When Neils Bohr first gave a model for the atom he could not keep the electron stationary in any special place, because he could not overlook the requirement that the attractive force between a negative electron and a positive nucleus had to be balanced. This could be done by the centrifugal force of a revolving electron. But then he realised that an orbiting electron would emit electromagnetic radiation and loosing energy it would spiral down onto the nucleus. He had to make the hypothesis that the orbits of the electron were of a special “stationary” character and while they are in those orbits they would not emit any radiation. The energies of these orbits were assigned through invoking the quantum hypothesis.

Today this model, while being of great historical importance, has been replaced by a picture where we do not think in terms of classical ball-like electrons, and fixed positions of orbits, but basic dynamics cannot be overlooked. No, we just cannot put an electron and a nucleus at fixed positions relative to each other and make them stay there.
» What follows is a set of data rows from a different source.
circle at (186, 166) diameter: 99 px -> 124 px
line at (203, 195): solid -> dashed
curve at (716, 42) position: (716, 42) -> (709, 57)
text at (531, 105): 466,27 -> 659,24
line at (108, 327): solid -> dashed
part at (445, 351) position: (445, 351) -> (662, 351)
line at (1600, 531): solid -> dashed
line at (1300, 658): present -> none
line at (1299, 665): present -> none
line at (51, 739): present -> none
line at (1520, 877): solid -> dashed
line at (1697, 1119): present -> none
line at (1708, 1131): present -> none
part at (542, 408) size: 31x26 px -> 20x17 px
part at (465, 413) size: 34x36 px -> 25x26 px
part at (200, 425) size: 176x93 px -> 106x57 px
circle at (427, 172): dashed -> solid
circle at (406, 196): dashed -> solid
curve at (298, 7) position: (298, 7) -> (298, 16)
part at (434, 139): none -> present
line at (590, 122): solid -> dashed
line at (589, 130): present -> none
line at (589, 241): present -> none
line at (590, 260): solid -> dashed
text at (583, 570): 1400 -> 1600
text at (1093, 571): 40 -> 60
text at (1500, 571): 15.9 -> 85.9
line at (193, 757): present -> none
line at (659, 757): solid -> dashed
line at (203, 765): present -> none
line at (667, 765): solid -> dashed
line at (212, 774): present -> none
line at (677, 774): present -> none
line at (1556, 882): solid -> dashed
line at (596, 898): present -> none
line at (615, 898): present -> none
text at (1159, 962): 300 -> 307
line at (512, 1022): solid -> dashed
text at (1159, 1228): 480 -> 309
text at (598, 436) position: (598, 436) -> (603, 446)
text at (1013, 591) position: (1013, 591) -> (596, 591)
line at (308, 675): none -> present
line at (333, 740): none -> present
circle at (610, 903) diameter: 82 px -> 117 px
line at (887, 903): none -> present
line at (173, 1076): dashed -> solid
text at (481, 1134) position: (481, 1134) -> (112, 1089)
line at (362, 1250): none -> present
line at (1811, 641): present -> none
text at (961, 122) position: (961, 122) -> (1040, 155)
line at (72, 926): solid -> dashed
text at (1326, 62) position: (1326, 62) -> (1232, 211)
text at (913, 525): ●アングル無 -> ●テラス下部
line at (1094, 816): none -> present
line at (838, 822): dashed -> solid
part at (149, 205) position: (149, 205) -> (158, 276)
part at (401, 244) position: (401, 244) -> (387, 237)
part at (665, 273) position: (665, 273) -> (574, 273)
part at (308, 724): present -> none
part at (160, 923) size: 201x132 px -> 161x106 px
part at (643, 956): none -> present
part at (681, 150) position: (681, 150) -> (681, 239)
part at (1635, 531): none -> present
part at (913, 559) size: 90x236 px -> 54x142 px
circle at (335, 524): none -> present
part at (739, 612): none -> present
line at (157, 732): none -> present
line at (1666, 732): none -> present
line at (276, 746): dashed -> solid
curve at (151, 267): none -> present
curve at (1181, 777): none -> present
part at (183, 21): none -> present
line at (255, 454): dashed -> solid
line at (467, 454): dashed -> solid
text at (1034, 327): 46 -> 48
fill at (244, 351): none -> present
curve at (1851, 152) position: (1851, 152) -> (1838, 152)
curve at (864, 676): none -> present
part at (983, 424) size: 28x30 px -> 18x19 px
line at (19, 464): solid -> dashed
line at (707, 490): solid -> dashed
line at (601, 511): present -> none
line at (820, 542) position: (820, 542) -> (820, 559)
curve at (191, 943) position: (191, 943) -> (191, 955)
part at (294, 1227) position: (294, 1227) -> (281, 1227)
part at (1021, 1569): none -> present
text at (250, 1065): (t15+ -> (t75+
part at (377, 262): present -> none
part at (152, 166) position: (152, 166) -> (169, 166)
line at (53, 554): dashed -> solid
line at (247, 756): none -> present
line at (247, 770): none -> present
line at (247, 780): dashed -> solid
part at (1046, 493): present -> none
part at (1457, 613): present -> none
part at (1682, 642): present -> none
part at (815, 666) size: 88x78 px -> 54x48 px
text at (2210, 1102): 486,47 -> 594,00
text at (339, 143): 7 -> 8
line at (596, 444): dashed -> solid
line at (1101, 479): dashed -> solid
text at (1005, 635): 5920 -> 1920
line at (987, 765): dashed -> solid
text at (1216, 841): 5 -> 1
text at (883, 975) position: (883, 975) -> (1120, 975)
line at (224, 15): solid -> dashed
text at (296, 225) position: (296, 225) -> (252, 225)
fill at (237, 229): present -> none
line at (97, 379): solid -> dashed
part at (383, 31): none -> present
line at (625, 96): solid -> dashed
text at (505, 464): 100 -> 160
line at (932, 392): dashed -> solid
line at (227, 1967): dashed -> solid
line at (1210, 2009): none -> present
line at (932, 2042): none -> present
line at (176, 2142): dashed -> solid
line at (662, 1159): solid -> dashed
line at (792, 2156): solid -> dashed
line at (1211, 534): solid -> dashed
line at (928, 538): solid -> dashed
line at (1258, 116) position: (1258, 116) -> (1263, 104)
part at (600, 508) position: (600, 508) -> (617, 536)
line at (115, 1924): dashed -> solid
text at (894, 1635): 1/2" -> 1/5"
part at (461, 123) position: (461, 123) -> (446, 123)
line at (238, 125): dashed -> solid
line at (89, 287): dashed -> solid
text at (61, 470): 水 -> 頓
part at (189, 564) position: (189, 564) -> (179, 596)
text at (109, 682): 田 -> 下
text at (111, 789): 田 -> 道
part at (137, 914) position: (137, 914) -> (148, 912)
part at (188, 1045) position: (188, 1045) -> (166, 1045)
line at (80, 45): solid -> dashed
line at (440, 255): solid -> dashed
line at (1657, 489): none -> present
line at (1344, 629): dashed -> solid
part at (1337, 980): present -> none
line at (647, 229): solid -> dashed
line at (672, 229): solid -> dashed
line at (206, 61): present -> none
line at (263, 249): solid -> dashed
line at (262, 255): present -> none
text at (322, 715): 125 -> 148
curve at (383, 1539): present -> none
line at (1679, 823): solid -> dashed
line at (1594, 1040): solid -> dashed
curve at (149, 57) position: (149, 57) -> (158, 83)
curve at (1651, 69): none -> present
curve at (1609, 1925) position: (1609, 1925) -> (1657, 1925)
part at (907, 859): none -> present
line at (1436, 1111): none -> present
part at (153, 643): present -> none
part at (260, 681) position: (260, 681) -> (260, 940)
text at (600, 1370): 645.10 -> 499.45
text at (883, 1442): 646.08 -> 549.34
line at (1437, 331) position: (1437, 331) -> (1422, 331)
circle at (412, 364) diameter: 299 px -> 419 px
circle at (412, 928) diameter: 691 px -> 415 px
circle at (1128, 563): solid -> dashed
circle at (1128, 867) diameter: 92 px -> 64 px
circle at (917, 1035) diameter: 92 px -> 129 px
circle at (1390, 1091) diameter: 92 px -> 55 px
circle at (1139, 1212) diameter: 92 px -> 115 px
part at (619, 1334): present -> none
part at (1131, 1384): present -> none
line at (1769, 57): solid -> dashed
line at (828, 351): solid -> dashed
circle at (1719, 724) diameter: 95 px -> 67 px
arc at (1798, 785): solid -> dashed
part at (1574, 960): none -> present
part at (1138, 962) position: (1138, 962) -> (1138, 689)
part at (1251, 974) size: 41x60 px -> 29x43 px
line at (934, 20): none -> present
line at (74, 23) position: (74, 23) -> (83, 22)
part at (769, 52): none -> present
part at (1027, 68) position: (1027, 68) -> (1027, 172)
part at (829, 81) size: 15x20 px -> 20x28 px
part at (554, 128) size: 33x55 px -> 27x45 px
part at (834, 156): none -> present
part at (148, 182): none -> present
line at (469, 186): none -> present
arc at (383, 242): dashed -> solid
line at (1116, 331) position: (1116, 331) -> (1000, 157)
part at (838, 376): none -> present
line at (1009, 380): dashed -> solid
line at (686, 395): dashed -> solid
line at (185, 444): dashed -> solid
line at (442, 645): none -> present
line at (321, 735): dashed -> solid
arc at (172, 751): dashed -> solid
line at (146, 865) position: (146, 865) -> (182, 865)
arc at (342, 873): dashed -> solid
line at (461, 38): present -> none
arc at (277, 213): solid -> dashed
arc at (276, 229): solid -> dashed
I have received a question: “What happens when sheets of paper, long rolled up into a tube, are unrolled but simply won’t ever lie flat again?”

Before answering I decided to check if there was any thing on this on the Internet. I was surprised to find that there was a question (with an answer) that read:

“What happens when sheets of paper, long rolled up into a tube, are unrolled but simply won’t ever lie flat again?”

There is no doubt that the questioner did not discover this question but sent it to me to find out if I was clever enough to tackle it! The question is nice but the practice of doing such things is a bit unfortunate. I like to answer your own discovered questions and not become a contestant in a quiz contest, particularly because I have several times declared that I do not know all the answers but would only like to share with you a way of thinking.

Coming back to the question that has been asked, I would first draw your attention to the way in which paper is prepared. You take some shavings of wood, some old paper, some rags and various kinds of fibrous organic material and some water. Put these in a blender and after you are done use a mesh to lift some of the gooey material and let it dry. There are some physical or chemical processes that might be used but in the last analysis paper is just a lot of entangled fibers of cellulose. It is held together, has some strength and structure, because of 
intertwining of these fibers.

Wet paper has no strength because water acts as a lubricant between the fibers - they can shift and twist. Small shifting and twisting can also be produced if we apply a differential force between different layers of paper. Such twisting can result in an altered pattern of fiber inter-connections.

When we roll a sheet of paper around a tube we are introducing such a twisting by applying force. These changes, resulting from altered connections between fibers, acquire a semi-permanent character that persists till an opposite force is applied. It is not surprising, therefore, that after unrolling from a tube the paper insists on curling up till it is rolled up in the opposite direction.

If we humidify the paper environment and use a warm iron to press it we will loosen the bonds between the fibers and easily press them back to give the paper its original flat shape.

Indeed, this process is similar to that we use to iron out the wrinkles from our clothes.